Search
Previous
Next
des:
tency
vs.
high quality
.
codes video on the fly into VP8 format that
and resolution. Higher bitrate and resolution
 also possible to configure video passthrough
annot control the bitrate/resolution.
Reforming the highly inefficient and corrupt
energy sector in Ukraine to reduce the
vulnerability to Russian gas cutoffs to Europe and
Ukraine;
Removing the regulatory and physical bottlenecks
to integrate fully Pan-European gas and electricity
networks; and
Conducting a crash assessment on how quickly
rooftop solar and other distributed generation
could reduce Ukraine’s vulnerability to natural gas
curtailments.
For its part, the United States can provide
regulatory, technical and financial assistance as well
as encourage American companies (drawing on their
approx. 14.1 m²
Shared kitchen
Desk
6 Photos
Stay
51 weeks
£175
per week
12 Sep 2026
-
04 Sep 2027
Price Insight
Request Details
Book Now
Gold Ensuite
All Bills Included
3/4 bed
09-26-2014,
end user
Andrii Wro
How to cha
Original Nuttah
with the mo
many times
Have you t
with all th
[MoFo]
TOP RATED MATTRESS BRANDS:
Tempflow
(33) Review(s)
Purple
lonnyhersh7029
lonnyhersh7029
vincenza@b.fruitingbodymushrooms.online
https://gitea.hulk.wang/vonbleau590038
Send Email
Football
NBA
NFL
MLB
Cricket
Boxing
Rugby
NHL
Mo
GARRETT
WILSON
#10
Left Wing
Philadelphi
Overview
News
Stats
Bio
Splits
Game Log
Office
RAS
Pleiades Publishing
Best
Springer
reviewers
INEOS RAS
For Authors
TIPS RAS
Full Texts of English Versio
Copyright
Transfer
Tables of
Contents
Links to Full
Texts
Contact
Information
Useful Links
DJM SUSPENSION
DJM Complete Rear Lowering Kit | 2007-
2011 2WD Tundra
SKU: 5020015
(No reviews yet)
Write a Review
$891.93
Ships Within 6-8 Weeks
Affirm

Exercise directions.
Please reproduce every record shown above, exactly as written.

Task solution.
Search
Previous
Next
des:
tency
vs.
high quality
.
codes video on the fly into VP8 format that
and resolution. Higher bitrate and resolution
 also possible to configure video passthrough
annot control the bitrate/resolution.
Reforming the highly inefficient and corrupt
energy sector in Ukraine to reduce the
vulnerability to Russian gas cutoffs to Europe and
Ukraine;
Removing the regulatory and physical bottlenecks
to integrate fully Pan-European gas and electricity
networks; and
Conducting a crash assessment on how quickly
rooftop solar and other distributed generation
could reduce Ukraine’s vulnerability to natural gas
curtailments.
For its part, the United States can provide
regulatory, technical and financial assistance as well
as encourage American companies (drawing on their
approx. 14.1 m²
Shared kitchen
Desk
6 Photos
Stay
51 weeks
£175
per week
12 Sep 2026
-
04 Sep 2027
Price Insight
Request Details
Book Now
Gold Ensuite
All Bills Included
3/4 bed
09-26-2014,
end user
Andrii Wro
How to cha
Original Nuttah
with the mo
many times
Have you t
with all th
[MoFo]
TOP RATED MATTRESS BRANDS:
Tempflow
(33) Review(s)
Purple
lonnyhersh7029
lonnyhersh7029
vincenza@b.fruitingbodymushrooms.online
https://gitea.hulk.wang/vonbleau590038
Send Email
Football
NBA
NFL
MLB
Cricket
Boxing
Rugby
NHL
Mo
GARRETT
WILSON
#10
Left Wing
Philadelphi
Overview
News
Stats
Bio
Splits
Game Log
Office
RAS
Pleiades Publishing
Best
Springer
reviewers
INEOS RAS
For Authors
TIPS RAS
Full Texts of English Versio
Copyright
Transfer
Tables of
Contents
Links to Full
Texts
Contact
Information
Useful Links
DJM SUSPENSION
DJM Complete Rear Lowering Kit | 2007-
2011 2WD Tundra
SKU: 5020015
(No reviews yet)
Write a Review
$891.93
Ships Within 6-8 Weeks
Affirm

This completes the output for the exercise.